TRAVAIL À FAIRE :: Redonnez l'extrait ci-dessous en entier, mot pour mot.

Je n’y avais jamais réfléchis. Je suis avant tout un observateur. En société, je ne suis pas d’une grande spontanéité. Je regarde les choses plus que je ne les vis. D’où mon décalage certainement. Je ne sais pas si c’est une timidité ou une volonté de se mettre en marge.
Je suis un rêveur. j’ai toujours aimé la pensée. Mon cerveau a des idées en permanence, que je note sur des petits bouts de papier. Parfois, dans un dîner, je m’efface d’un coup. Mes copains ne comprennent pas. Mais c’est juste parce qu’une phrase m’a fait partir sur un chemin de pensée. Parfois, tu en souffres. De ne pas être dans l’instant. Mais je préfère une souffrance de temps en temps, et un apaisement sur le long terme d’accepter sa condition.
C’est certainement ce qui m’a permis de développer mon propre langage. Comme disait Deleuze, « il faut bégayer son propre langage. »
Ermite, j’ai essayé, mais je ne peux pas. Je ne peux pas créer seul de toute façon, j’ai besoin que les autres vivent autour de moi.

Si je te dis Au commencement était le verbe, tu es d’accord ?

[Données de lecture de graphiques]
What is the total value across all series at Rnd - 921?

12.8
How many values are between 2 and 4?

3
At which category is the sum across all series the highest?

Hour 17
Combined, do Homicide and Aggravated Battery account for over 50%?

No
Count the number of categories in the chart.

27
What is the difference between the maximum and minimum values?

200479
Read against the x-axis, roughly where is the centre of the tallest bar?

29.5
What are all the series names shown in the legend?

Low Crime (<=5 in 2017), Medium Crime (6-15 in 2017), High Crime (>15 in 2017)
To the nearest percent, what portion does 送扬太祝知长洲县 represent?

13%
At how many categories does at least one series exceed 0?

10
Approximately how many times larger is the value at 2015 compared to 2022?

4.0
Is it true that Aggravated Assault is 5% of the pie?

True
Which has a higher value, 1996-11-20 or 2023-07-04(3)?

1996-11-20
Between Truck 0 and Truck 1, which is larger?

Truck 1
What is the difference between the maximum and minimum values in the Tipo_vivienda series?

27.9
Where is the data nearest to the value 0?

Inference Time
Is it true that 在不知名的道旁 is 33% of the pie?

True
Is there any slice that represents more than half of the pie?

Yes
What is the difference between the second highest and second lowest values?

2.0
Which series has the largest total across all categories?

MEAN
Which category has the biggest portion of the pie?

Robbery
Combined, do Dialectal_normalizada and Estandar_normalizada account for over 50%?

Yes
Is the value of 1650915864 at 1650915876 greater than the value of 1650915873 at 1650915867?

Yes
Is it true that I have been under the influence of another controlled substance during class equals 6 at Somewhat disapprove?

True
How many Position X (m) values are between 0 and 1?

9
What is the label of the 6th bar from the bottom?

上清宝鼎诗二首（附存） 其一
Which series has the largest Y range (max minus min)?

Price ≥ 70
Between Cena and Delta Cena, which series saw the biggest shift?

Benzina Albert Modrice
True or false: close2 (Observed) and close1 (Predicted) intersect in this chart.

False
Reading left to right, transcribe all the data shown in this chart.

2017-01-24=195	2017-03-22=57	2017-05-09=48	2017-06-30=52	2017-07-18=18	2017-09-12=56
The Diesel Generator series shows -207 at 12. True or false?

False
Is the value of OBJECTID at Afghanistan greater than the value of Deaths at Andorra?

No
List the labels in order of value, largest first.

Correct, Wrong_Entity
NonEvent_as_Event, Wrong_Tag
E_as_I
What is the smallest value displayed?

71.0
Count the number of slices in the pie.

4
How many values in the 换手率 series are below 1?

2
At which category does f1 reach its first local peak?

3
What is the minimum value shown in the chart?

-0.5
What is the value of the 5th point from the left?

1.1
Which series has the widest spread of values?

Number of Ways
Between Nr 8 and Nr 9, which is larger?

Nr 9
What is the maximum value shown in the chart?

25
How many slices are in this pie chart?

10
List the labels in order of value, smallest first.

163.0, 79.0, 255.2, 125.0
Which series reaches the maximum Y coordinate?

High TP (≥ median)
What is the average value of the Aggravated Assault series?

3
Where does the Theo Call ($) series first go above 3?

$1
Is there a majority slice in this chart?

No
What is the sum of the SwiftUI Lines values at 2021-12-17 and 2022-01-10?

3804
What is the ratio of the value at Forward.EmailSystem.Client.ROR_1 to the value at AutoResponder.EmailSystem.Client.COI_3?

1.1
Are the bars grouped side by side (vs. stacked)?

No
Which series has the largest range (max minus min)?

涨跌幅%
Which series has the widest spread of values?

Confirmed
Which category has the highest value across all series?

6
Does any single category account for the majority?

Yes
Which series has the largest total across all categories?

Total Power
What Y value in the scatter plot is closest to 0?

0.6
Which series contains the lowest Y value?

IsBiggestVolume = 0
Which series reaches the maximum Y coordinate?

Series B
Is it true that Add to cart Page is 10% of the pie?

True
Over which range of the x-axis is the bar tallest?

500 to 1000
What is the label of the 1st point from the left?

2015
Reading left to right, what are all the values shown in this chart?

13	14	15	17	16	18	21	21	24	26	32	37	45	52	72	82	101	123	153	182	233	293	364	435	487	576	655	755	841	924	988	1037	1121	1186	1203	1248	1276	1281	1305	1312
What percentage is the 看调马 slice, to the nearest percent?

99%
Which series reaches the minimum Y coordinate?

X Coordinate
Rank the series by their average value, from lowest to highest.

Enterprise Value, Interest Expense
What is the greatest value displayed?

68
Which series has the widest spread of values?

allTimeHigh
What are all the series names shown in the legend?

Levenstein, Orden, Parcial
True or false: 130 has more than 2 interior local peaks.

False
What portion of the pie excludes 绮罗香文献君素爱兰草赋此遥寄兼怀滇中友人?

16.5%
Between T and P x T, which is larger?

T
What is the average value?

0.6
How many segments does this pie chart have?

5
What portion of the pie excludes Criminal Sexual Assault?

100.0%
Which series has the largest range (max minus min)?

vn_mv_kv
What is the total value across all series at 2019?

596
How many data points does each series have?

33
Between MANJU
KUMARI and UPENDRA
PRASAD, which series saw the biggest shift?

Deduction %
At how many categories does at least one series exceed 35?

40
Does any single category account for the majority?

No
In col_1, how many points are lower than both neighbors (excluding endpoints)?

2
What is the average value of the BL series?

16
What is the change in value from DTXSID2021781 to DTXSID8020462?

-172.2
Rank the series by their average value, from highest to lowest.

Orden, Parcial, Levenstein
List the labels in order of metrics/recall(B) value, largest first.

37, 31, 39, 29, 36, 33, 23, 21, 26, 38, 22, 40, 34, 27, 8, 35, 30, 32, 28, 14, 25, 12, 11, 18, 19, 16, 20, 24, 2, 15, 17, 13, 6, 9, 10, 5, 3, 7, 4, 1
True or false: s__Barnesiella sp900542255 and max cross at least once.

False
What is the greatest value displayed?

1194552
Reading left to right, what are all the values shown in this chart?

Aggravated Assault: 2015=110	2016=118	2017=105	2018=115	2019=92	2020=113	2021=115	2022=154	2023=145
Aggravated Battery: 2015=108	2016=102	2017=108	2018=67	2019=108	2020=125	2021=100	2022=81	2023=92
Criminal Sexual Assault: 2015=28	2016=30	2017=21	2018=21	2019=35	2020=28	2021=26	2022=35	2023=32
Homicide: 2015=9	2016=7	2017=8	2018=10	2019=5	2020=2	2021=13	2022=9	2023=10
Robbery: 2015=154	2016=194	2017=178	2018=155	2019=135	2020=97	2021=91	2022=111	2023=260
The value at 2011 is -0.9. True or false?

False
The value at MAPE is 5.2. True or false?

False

CORRIGÉ DÉTAILLÉ ::
Je n’y avais jamais réfléchis. Je suis avant tout un observateur. En société, je ne suis pas d’une grande spontanéité. Je regarde les choses plus que je ne les vis. D’où mon décalage certainement. Je ne sais pas si c’est une timidité ou une volonté de se mettre en marge.
Je suis un rêveur. j’ai toujours aimé la pensée. Mon cerveau a des idées en permanence, que je note sur des petits bouts de papier. Parfois, dans un dîner, je m’efface d’un coup. Mes copains ne comprennent pas. Mais c’est juste parce qu’une phrase m’a fait partir sur un chemin de pensée. Parfois, tu en souffres. De ne pas être dans l’instant. Mais je préfère une souffrance de temps en temps, et un apaisement sur le long terme d’accepter sa condition.
C’est certainement ce qui m’a permis de développer mon propre langage. Comme disait Deleuze, « il faut bégayer son propre langage. »
Ermite, j’ai essayé, mais je ne peux pas. Je ne peux pas créer seul de toute façon, j’ai besoin que les autres vivent autour de moi.

Si je te dis Au commencement était le verbe, tu es d’accord ?